General characteristics
- Type: Lightvessel
- Displacement: 550 long tons (559 t)
- Length: 137 ft 3 in (41.83 m) o/a
- Beam: 25 ft (7.6 m)
- Draught: 15 ft (4.6 m)
- Crew: 7
- Aviation facilities: Helipad (from 1975)

= Lightship 2000 =

Lightvessel that was used as a chapel in Cardiff

Lightship 2000 (Goleulong 2000) was a restored old red lightvessel with a cafe and chapel on board situated in Cardiff Bay. During the redevelopment of Cardiff Bay, the Cardiff Bay Development Corporation called together the churches in Cardiff to discuss the role of Christianity in the Bay. Lightship 2000 was the result of these discussions.

==History==
The ship was launched in 1953 and from that year until 1989 it was a working lightvessel in a number of locations around the UK, ending its working life off Rhossili on the Gower Peninsula to warn of the Helwick Swatch, a treacherous sandbank. It was purchased in 1993 and refurbished as a floating Christian centre.
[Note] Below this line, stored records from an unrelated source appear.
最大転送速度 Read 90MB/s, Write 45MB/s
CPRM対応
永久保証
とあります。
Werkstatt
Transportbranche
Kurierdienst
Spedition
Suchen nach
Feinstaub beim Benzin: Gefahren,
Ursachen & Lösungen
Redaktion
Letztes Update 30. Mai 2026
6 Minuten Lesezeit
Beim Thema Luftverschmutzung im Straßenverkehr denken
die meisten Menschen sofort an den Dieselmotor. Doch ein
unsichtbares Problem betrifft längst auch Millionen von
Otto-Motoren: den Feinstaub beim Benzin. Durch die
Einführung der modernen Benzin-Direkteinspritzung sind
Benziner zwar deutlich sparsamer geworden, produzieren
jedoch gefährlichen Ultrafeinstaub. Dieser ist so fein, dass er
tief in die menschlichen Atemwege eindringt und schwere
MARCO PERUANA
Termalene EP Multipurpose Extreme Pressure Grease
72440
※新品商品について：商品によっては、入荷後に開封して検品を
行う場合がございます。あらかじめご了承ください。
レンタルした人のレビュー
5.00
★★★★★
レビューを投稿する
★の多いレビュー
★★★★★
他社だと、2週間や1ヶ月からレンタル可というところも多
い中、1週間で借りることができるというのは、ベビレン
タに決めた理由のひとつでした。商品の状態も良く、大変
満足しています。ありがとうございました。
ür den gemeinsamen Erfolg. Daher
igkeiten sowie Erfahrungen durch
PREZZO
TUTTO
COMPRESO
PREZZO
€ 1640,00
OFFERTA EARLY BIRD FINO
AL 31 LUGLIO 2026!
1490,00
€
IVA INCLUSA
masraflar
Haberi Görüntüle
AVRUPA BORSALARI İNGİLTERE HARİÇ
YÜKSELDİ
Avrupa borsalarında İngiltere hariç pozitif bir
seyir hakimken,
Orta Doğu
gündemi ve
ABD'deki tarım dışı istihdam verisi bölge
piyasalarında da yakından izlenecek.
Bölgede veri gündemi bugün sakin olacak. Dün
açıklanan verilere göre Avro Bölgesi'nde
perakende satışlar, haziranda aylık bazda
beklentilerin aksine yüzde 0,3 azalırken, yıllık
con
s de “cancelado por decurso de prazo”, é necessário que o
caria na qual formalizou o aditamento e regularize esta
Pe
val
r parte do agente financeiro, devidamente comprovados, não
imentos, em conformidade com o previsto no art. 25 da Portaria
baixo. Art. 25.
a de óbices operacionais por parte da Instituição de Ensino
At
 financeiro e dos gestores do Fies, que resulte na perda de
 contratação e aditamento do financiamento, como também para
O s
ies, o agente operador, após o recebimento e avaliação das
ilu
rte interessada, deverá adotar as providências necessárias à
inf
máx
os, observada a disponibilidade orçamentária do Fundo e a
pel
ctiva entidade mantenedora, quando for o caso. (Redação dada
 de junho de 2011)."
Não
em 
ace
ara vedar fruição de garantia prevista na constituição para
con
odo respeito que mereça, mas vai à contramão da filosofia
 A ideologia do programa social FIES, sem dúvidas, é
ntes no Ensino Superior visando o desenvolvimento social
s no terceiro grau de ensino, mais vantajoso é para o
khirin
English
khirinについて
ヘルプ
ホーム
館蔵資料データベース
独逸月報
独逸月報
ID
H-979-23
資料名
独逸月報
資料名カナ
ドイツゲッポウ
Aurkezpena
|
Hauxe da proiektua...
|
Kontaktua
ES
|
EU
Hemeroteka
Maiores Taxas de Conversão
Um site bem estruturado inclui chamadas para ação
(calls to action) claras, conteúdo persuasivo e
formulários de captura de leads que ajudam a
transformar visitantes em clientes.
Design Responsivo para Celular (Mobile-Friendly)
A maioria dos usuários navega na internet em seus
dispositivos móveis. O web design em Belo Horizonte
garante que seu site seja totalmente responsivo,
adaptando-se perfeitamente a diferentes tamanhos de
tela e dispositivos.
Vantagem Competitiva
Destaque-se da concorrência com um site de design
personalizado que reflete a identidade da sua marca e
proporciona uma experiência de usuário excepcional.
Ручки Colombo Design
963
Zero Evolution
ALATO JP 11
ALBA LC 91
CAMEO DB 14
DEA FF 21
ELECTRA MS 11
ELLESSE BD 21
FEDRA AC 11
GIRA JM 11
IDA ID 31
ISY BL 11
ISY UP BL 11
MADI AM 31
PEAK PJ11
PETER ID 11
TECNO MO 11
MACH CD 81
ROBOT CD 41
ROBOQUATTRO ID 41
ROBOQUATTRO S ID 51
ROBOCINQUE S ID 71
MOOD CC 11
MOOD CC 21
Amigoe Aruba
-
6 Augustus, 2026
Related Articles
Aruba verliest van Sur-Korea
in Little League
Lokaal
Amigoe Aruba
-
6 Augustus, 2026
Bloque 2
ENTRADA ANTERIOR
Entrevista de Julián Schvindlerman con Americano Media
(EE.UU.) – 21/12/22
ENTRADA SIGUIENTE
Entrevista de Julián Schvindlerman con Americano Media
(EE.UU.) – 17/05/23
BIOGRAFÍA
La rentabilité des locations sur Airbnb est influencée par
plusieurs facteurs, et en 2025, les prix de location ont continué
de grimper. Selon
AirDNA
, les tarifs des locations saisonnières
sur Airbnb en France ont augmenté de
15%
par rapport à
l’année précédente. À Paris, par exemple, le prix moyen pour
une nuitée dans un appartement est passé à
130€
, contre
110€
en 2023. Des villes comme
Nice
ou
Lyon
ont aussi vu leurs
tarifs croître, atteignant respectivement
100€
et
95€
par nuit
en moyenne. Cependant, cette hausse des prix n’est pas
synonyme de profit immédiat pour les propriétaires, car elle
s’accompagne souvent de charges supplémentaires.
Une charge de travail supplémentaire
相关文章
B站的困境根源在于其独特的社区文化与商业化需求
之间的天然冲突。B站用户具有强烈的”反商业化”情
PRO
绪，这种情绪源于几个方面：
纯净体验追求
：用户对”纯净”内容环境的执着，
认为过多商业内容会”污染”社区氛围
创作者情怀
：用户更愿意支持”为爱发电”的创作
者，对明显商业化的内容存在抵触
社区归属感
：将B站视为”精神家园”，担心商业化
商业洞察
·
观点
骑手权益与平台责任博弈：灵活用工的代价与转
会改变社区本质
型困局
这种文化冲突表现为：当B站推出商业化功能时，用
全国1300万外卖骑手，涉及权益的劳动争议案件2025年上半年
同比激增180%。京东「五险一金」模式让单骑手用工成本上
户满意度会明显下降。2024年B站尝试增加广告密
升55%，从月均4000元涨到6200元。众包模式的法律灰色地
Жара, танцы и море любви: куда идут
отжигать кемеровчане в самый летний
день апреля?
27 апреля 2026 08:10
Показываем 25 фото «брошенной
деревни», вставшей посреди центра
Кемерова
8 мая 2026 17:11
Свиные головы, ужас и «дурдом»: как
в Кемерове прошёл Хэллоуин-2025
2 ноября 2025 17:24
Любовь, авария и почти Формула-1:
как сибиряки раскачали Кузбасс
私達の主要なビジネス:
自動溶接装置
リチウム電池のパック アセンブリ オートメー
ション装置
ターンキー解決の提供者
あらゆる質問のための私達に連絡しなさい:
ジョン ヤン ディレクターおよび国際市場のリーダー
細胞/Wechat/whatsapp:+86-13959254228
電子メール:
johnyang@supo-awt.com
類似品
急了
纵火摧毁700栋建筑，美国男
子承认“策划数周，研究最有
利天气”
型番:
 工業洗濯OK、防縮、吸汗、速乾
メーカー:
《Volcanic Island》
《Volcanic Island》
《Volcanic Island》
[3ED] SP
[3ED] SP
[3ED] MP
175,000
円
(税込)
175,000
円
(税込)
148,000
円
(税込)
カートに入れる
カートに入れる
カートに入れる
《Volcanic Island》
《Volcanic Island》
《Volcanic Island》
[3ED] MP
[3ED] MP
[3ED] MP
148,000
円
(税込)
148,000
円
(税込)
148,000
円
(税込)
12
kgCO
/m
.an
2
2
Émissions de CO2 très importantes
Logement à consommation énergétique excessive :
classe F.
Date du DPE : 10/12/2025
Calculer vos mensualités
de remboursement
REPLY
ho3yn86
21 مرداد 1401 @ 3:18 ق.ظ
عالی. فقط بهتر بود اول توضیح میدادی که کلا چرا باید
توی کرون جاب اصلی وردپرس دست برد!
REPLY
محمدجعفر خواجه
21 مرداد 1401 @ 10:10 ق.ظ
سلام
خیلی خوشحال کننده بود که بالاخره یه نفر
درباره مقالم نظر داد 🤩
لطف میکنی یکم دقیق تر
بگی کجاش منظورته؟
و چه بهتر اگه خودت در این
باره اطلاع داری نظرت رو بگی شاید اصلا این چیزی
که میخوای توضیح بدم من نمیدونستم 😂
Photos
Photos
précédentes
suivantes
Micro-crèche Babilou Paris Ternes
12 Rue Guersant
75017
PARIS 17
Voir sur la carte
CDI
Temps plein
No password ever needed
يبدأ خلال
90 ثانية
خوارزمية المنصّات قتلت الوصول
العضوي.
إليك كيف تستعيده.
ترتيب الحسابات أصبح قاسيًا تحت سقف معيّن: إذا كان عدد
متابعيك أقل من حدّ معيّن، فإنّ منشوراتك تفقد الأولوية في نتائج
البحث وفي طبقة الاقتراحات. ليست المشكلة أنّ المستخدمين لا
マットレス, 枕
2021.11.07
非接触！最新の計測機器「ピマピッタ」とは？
The ship closed in 2013 and in May 2015 it left Cardiff. It was planned to restore the ship, and for it to become a floating museum at Newnham on Severn.

==Chaplains==
Rev'd Monica Mills, a United Reformed Church minister, served as chaplain of Cardiff Bay until early 2010. Mills died on 1 December 2010.

The Rev'd Peter Noble, former Moderator of Synod of the United Reformed Church Wales, took over the post of chaplain in March 2012.